In fact the process of cooking this dinner reminded me of pair programming. The senior programmer takes on the navigator role – keeping an eye on the goal, making sure the pair stays on the right track, warning of upcoming obstacles. The junior programmer does all the actual coding. Just like we cooked: me making sure we are moving in the right direction, Ingrid performing all the actual cooking.


We redistributed the kids’ chores. Ingrid used to lay the table for all shared meals. Now that Adrian is old enough to help out as well, he takes over that responsibility. Ingrid cooks dinner once a week instead.

Ingrid is happier about her responsibility than Adrian is about his. He’s never had any real chores, so it will take some getting used to. Ingrid on the other hand helped me make a list of possible tasks, then analysed the list and picked one that suited her best. It happens at predictable times and can be planned in advance (unlike for example taking out the garbage), does not happen during her screen time, makes her feel grown up, and has the potential of being fun.

Today: sweetcorn fritters.


The one meal that the (a) loves and (b) can cook almost on his own.


Too busy unpacking, shopping, cooking and entertaining to have any time left for spending on photography.


Our 2nd year of making gingerbread houses. Ambitions were higher this year; no store-bought kits here any more! The kids and I designed our own houses and actually managed to assemble them all (which was not a given, considering how crooked some of the pieces were).

I don’t understand how people manage to assemble these houses with icing. We tried, and after 10 or 15 minutes it had still not set fully. So we scraped it all off and went back to last year’s method using melted sugar. Much faster and more robust.

I was so annoyed by the icing that I threw it all out, so we went back to store-bought icing for decorations. It doesn’t flow very well so it’s hard to get the lines nice and even. Next year I think it’ll be sugar for glueing but homemade icing for decoration.

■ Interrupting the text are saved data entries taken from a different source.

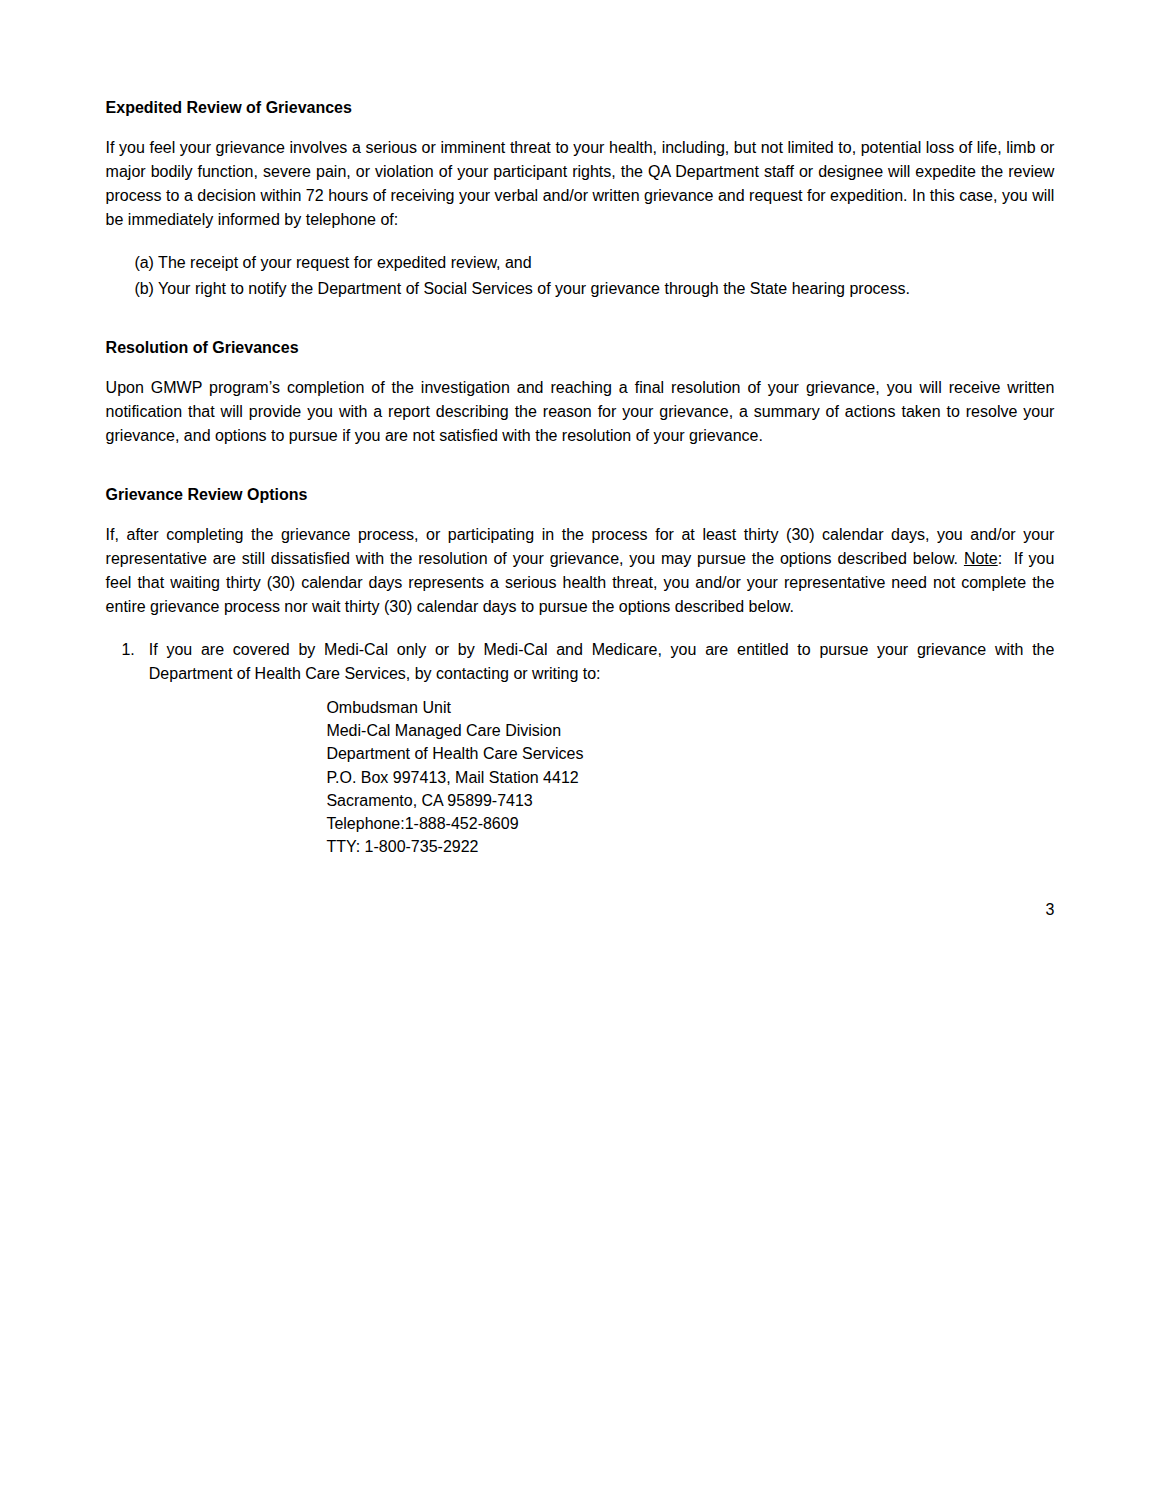Expedited Review of Grievances
If you feel your grievance involves a serious or imminent threat to your health, including, but not limited to, potential loss of life, limb or major bodily function, severe pain, or violation of your participant rights, the QA Department staff or designee will expedite the review process to a decision within 72 hours of receiving your verbal and/or written grievance and request for expedition. In this case, you will be immediately informed by telephone of:
(a) The receipt of your request for expedited review, and
(b) Your right to notify the Department of Social Services of your grievance through the State hearing process.
Resolution of Grievances
Upon GMWP program’s completion of the investigation and reaching a final resolution of your grievance, you will receive written notification that will provide you with a report describing the reason for your grievance, a summary of actions taken to resolve your grievance, and options to pursue if you are not satisfied with the resolution of your grievance.
Grievance Review Options
If, after completing the grievance process, or participating in the process for at least thirty (30) calendar days, you and/or your representative are still dissatisfied with the resolution of your grievance, you may pursue the options described below. Note: If you feel that waiting thirty (30) calendar days represents a serious health threat, you and/or your representative need not complete the entire grievance process nor wait thirty (30) calendar days to pursue the options described below.
If you are covered by Medi-Cal only or by Medi-Cal and Medicare, you are entitled to pursue your grievance with the Department of Health Care Services, by contacting or writing to:
Ombudsman Unit
Medi-Cal Managed Care Division
Department of Health Care Services
P.O. Box 997413, Mail Station 4412
Sacramento, CA 95899-7413
Telephone:1-888-452-8609
TTY: 1-800-735-2922
3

We had our traditional annual Christmas baking day and made gingerbread cookies and lussebullar and mince pies. All turned out delicious, as usual: each recipe has been tweaked over the years until it is so good that we cannot think of any way to improve them. The gingerbread cookies are seriously spicy, the saffron buns plump and fluffy and flavourful.

We’ve gotten a bit bored with just making the same old same old each year, so the saffron buns get more and more fanciful in design, and the gingerbread cookies more and more decorated. This year’s bun designs included Minecraft-themed picks, axes and hoes. Adrian joined us in decorating cookies for the first time (it takes some strength and dexterity) and made non-traditional designs – such as green blobs, and using the glaze as glue to stick cookies on top of each other.


Dark chocolate brittle with chopped almonds, dried figs, cranberries and apricots, and mini-marshmallows.